#### Goal
Reproduce the lines below word for word, omitting the pictures.

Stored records
+ + + + +

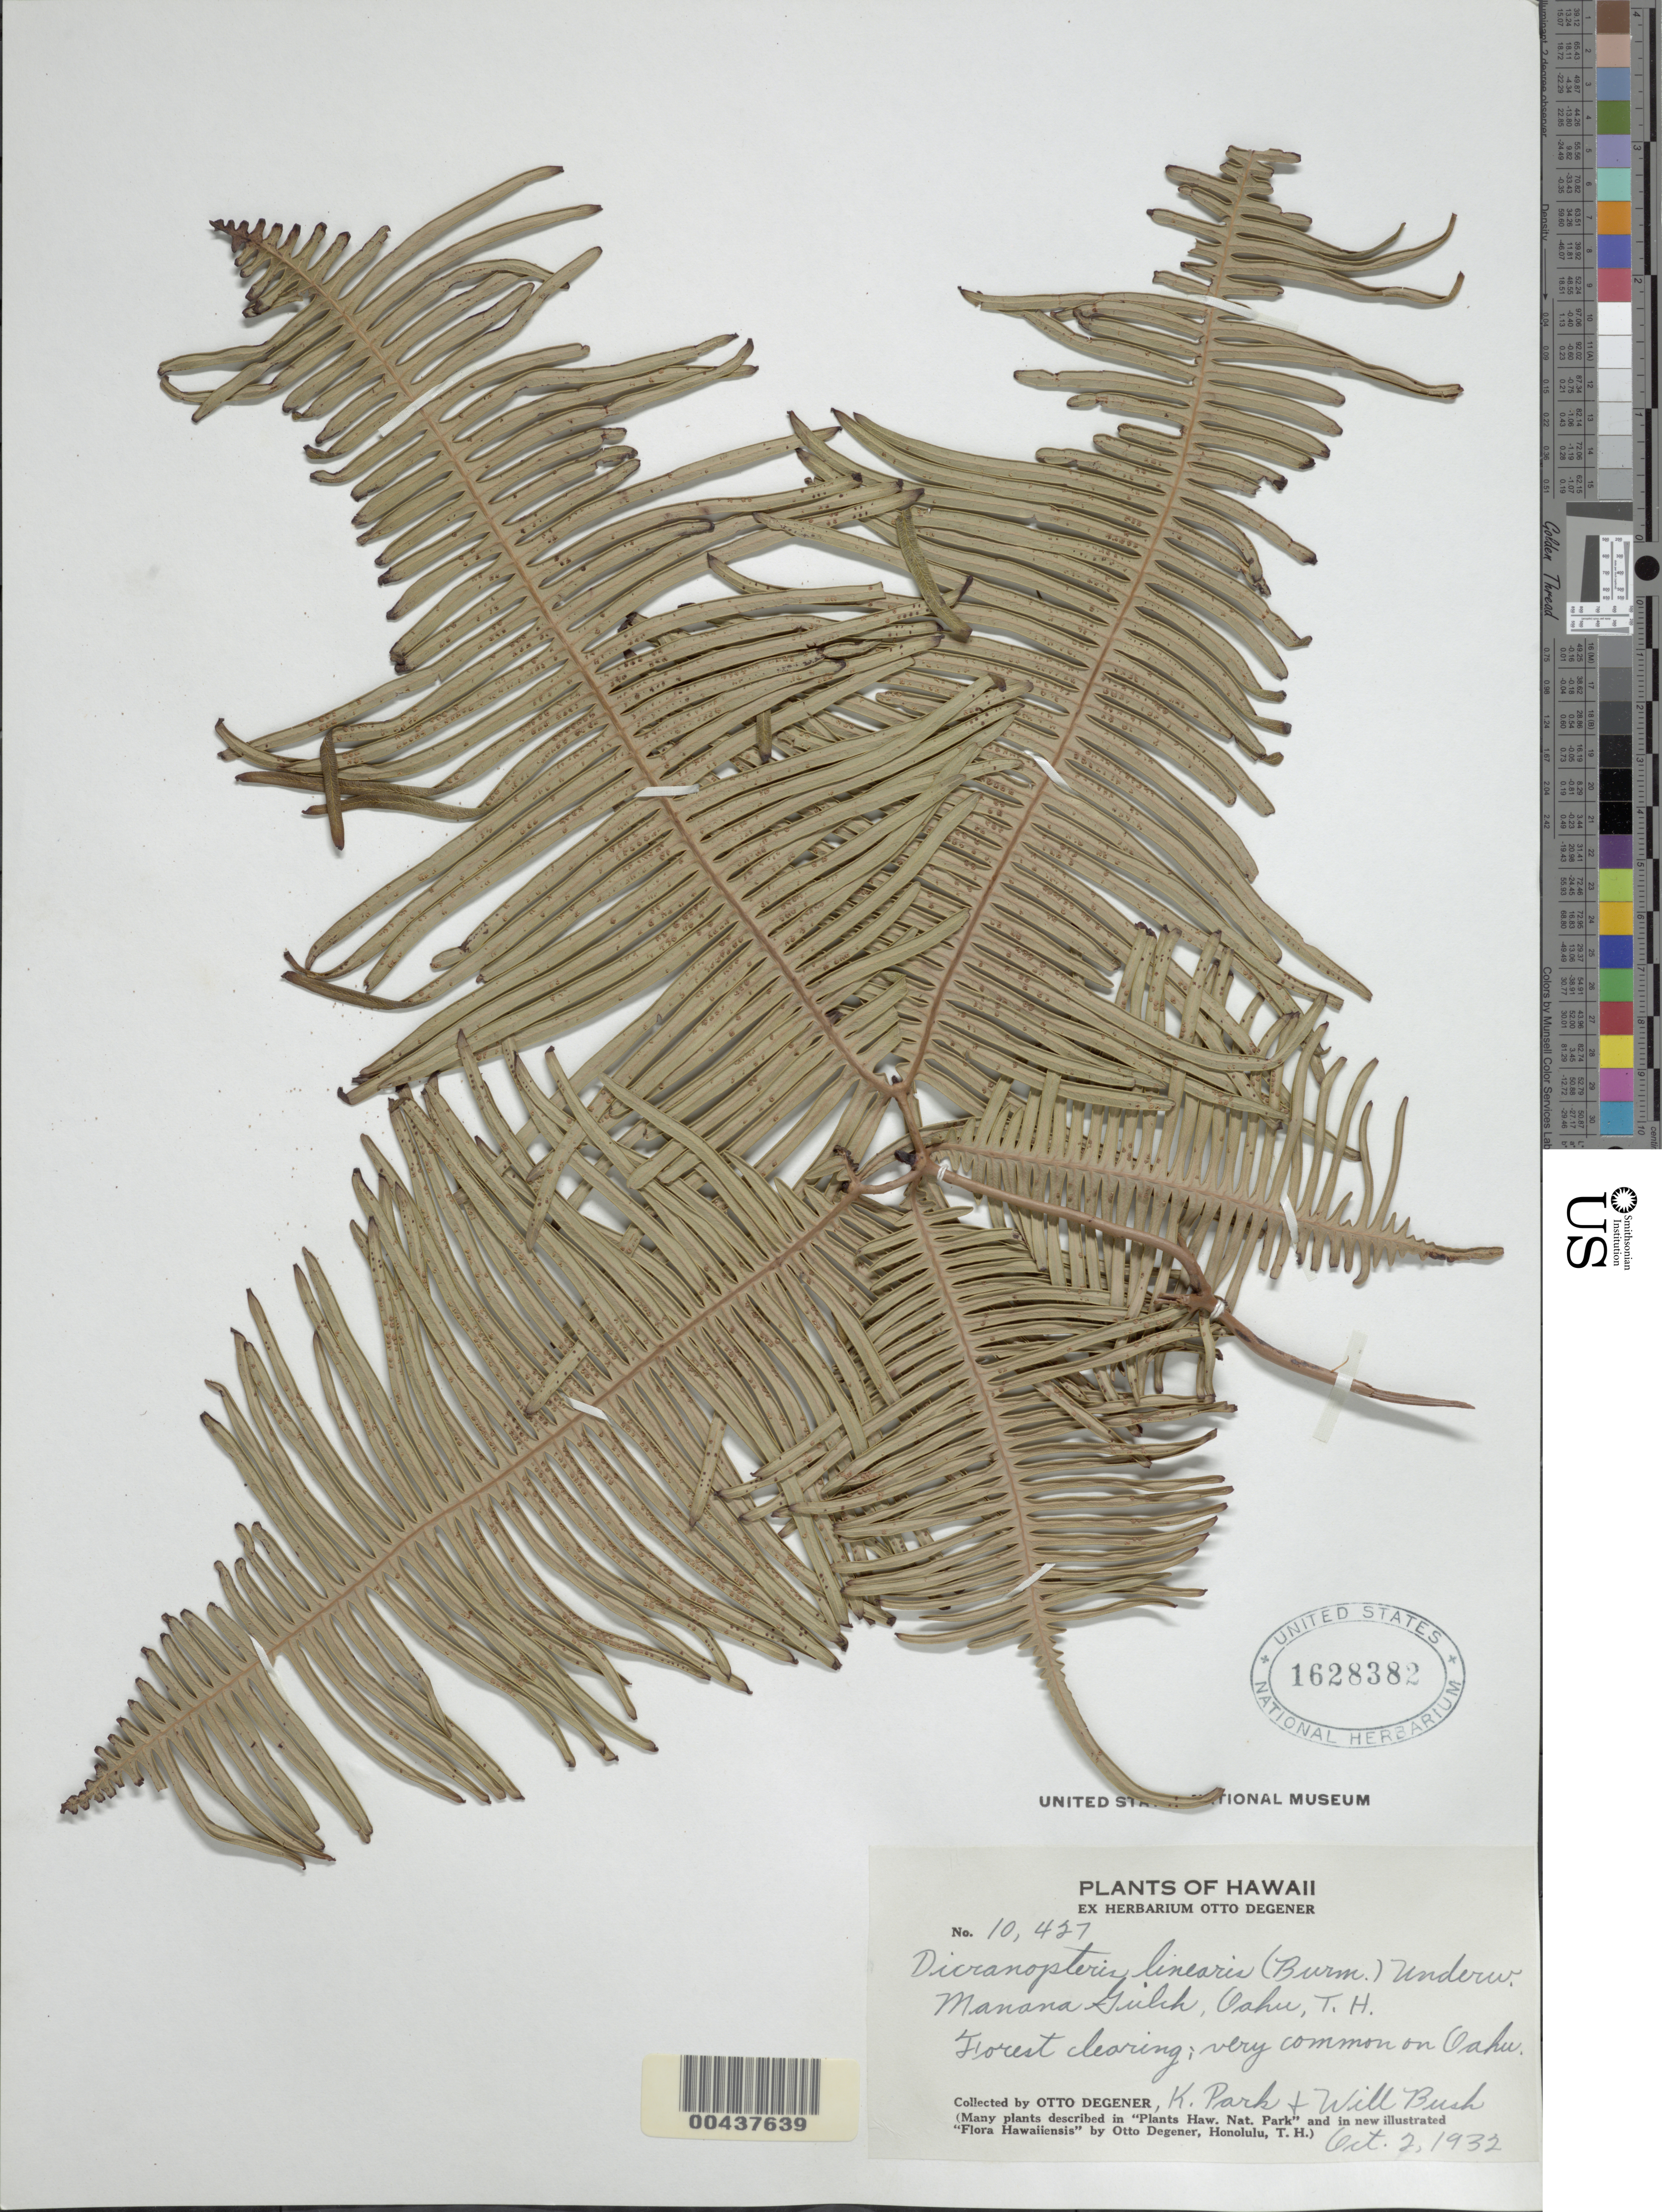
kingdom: Plantae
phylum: Tracheophyta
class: Polypodiopsida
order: Gleicheniales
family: Gleicheniaceae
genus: Dicranopteris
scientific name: Dicranopteris linearis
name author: (Burm. f.) Underw.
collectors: O. Degener, K. Park & W. Bush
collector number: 10427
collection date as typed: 2 Oct 1932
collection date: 1932-10-02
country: United States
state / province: Hawaii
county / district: Honolulu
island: Oahu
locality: Manana Gulch, Oahu, T.H.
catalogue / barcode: US 1628382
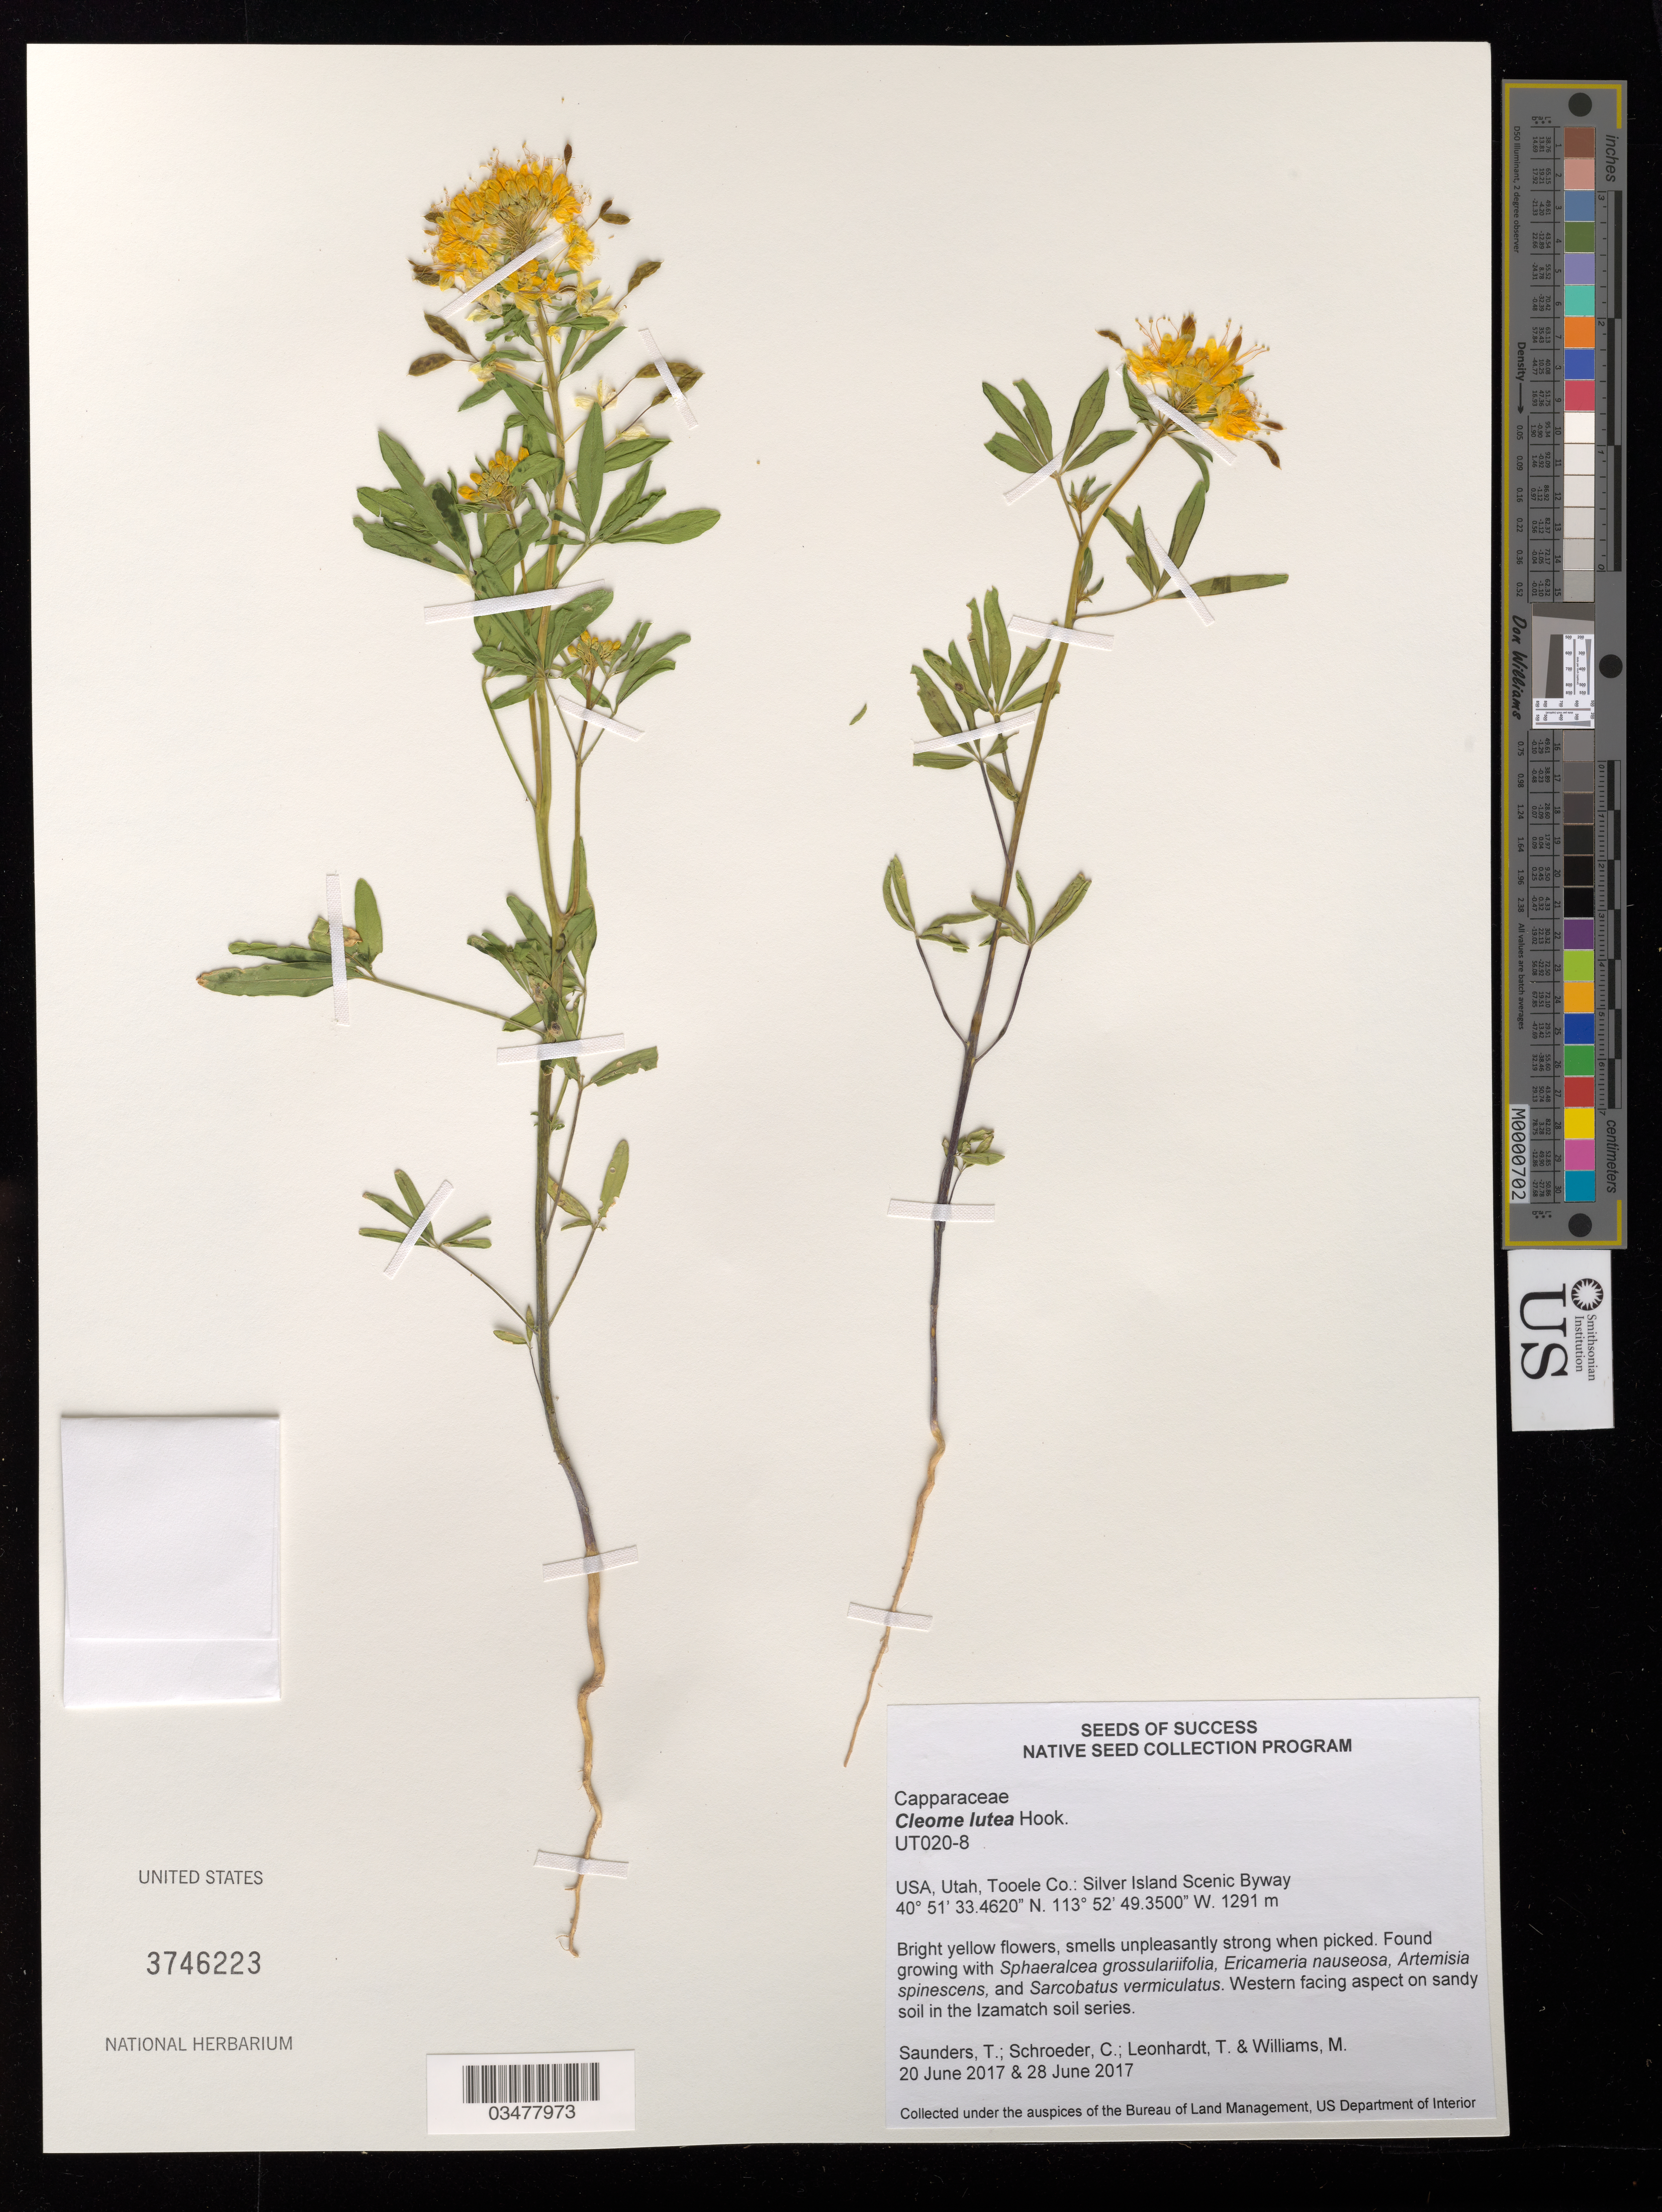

+ + + + +

#### Final result
kingdom: Plantae
phylum: Tracheophyta
class: Polypodiopsida
order: Gleicheniales
family: Gleicheniaceae
genus: Dicranopteris
scientific name: Dicranopteris linearis
name author: (Burm. f.) Underw.
collectors: O. Degener, K. Park & W. Bush
collector number: 10427
collection date as typed: 2 Oct 1932
collection date: 1932-10-02
country: United States
state / province: Hawaii
county / district: Honolulu
island: Oahu
locality: Manana Gulch, Oahu, T.H.
catalogue / barcode: US 1628382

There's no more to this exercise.